¿En qué momento el Pasado se convierte en Historia? ¿Es el rescate de la memoria el paso intermedio necesario, el eslabón que une a ambos? ¿Qué pasa cuando un país o una sociedad cultivan el silencio que suprime los hechos incómodos o vergonzosos?
El silencio sobre ciertos eventos de la historia nacional reciente es uno de los obstáculos que enfrentan los investigadores al intentar reconstruir los hechos de la guerra de los 80 en El Salvador. Hace unas semanas, la académica Evelyn Galindo-Doucette, en su columna de la revista digital ContrACultura, planteaba en torno a este tema algunas preguntas interesantes: ¿Hay una ética de memoria y olvido en El Salvador? ¿Qué perspectivas se excluyen de la memoria “oficial”? ¿Cuáles son los silencios y tabúes en la guerra de los 80 en El Salvador?
El silencio sobre alguno de los hechos de la guerra puede estar enraizado en códigos de conducta impuestos por los bandos en contienda y que, bajo la consigna de estar en guerra, exigía de todos los involucrados la secretividad como norma de disciplina militar.
Dichos códigos de conducta exigían una lealtad absoluta, ciega. Era la manera de garantizar la andanza de la guerra, la sobrevivencia en condiciones de clandestinidad y la disciplina de los ejércitos en contienda. No sólo no se podía dar información al enemigo o cambiar de bando, sino que tampoco se podía dudar o cuestionar ninguna orden recibida, so pena de ser considerado un traidor.
Esos códigos de conducta, aprendidos por los participantes activos de la guerra (sin importar si fueron de derecha o de izquierda), fueron asumidos por los individuos, no solamente como un pacto ideológico necesario, sino que quedaron grabados e incorporados en el carácter de muchos, constituyendo hábitos de conducta personal que se arrastran hasta el día de hoy.

* Datos mostrados
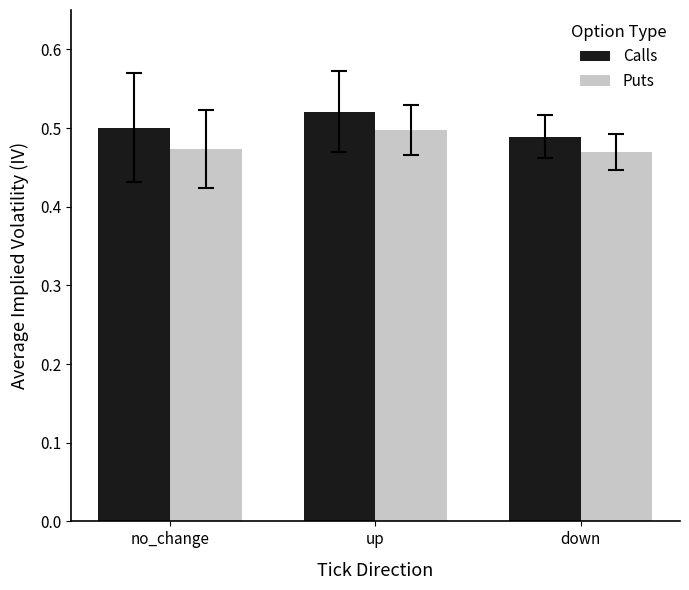

At which label does Calls reach its peak?

up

* Instrucción
Según el texto fuente, ¿en qué revista digital publica su columna la académica Evelyn Galindo-Doucette?

* Respuesta
En la revista digital ContrACultura.